AP classes find alternate activities

Mary Corkery, News Editor

After AP tests, teachers come up with creative ways to use their class time without a curriculum.

To get college credit for Advanced Placement, or AP, classes, students must pass an AP exam, a cumulative test given at the end of the course. This year, exams took place the first two weeks of May, despite school not ending until June 2. AP Literature teacher Elizabeth Kelley-Hirata said that early testing has made it more difficult for planning because students are worn out.

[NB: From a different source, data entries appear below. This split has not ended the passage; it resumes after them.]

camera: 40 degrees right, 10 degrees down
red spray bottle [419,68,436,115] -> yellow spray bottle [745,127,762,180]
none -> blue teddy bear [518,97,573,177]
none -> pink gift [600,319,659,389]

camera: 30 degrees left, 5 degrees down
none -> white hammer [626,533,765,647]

“I do think that the shift in the calendar in the last couple of years has made it more challenging because there are more weeks after the exam and students are exhausted, because they have spent the whole year in really intense preparation for the exam,” Kelley-Hirata said.

For students such as senior Grace Bailey, it’s frustrating for exams to be so early because of all the spare time.

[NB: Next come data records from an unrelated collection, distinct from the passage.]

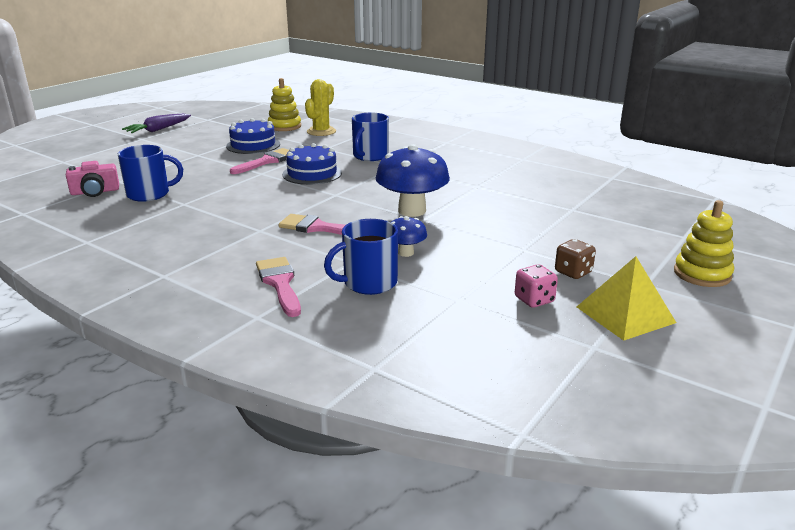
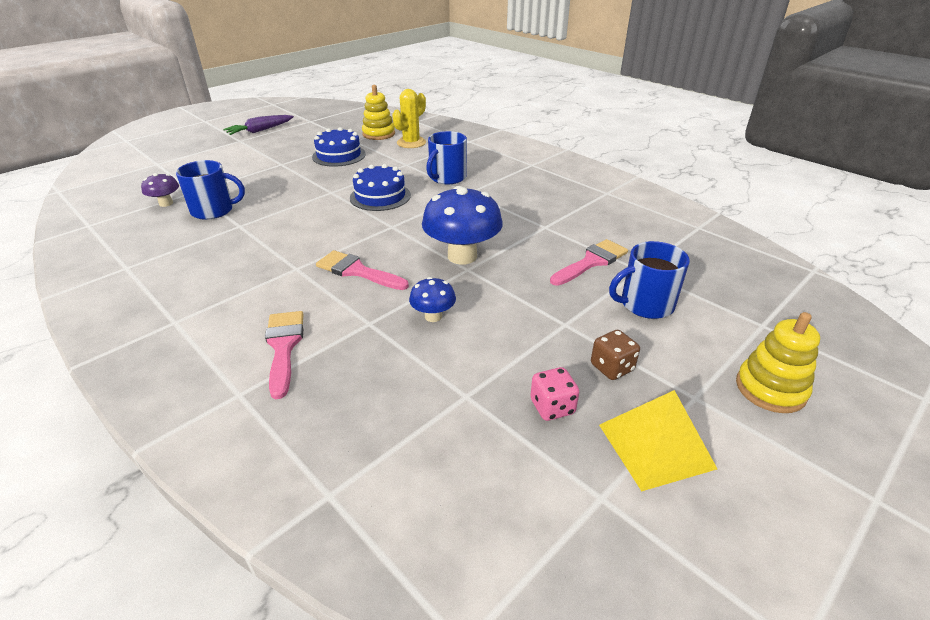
camera: 10 degrees right, 10 degrees up
pink camera [66,161,119,197] -> purple mushroom [141,173,179,207]
pink brush [230,148,289,174] -> pink brush moved to [550,239,628,286]
blue mug [324,219,398,295] -> blue mug moved to [609,241,690,319]

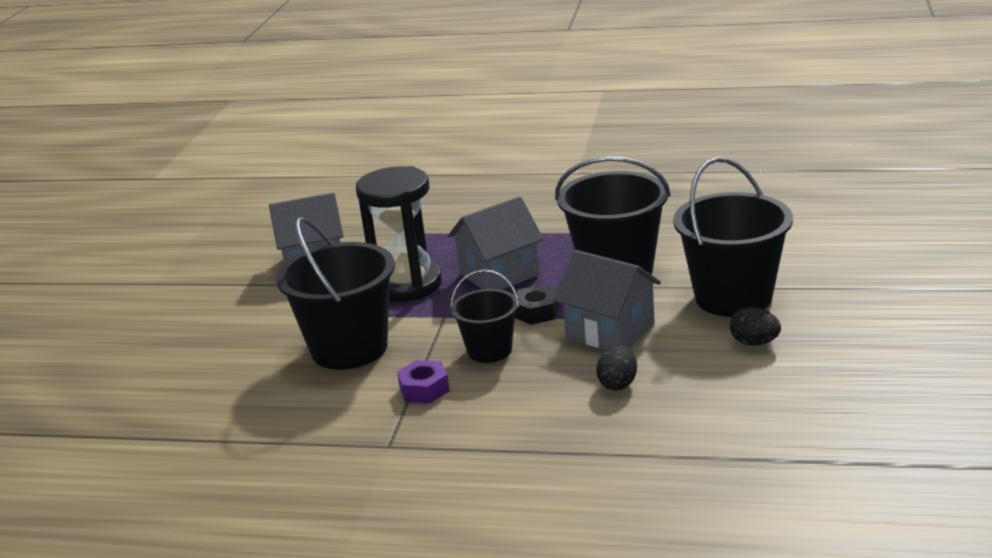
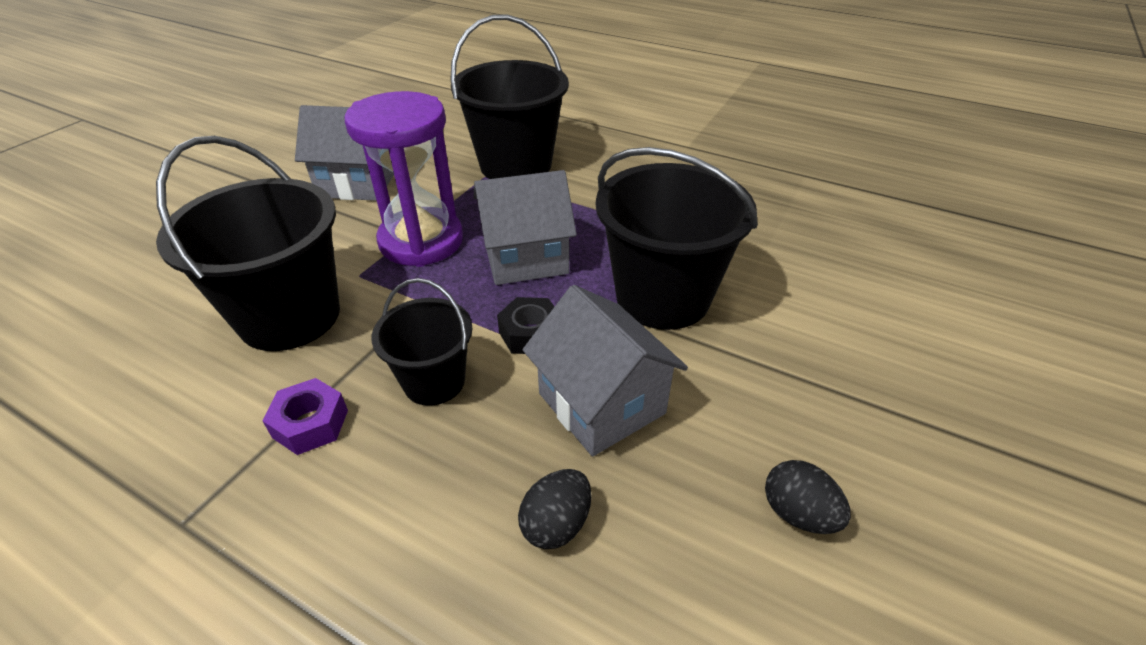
camera: 15 degrees right, 15 degrees up
black hourglass [356,166,442,302] -> purple hourglass [345,91,463,267]
black bucket [673,157,793,317] -> black bucket moved to [450,15,569,179]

“It’s kind of strange how the tests are three weeks before school gets out,” Bailey said. “I wish that my AP tests fell later in the year or I wish that the school year ended earlier. It’s a lot of downtime. I’d rather be busy, personally.”

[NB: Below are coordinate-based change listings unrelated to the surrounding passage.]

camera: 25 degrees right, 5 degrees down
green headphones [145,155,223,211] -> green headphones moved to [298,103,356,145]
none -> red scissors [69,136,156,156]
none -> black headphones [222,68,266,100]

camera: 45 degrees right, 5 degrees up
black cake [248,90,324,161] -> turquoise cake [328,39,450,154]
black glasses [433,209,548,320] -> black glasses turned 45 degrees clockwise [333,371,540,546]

To keep students engaged once the curriculum has ended, teachers have been coming up with different activities. Science teacher Sarah Moonier’s AP Environmental class, for example, is providing environmental information to the Missouri Department of Conservation, which Moonier says is both impactful and fun.

“We have a stream team, so we do a lot of stream team litter pickups, water quality monitoring, and forest measures,

and send that into the conservation department, so it’s kind of less stressful, get outside, make a difference kind of

stuff,” Moonier said.

AP Statistics teacher Jamie Robertson and AP Calculus teacher Gayle Piepho have also opted to teach skills that go beyond the classroom after exams, Robertson said.

“[Piepho] and I, we’ve talked about doing some life skills, like maybe learning how to sew on a button, or change your oil, or things that maybe you weren’t taught in your normal classes in high school but are just good things to know for life,” Robertson said.

Robertson said that the calm after the AP test storm is beneficial because it gives hard working students a well-earned break.

“We also have worked really hard and not taken any breaks, so it’s kind of the payoff of it too. Like you work really hard but now we’re going to take a little break at the end instead of doing that throughout the year, so I don’t mind that it’s early May,” Robertson said.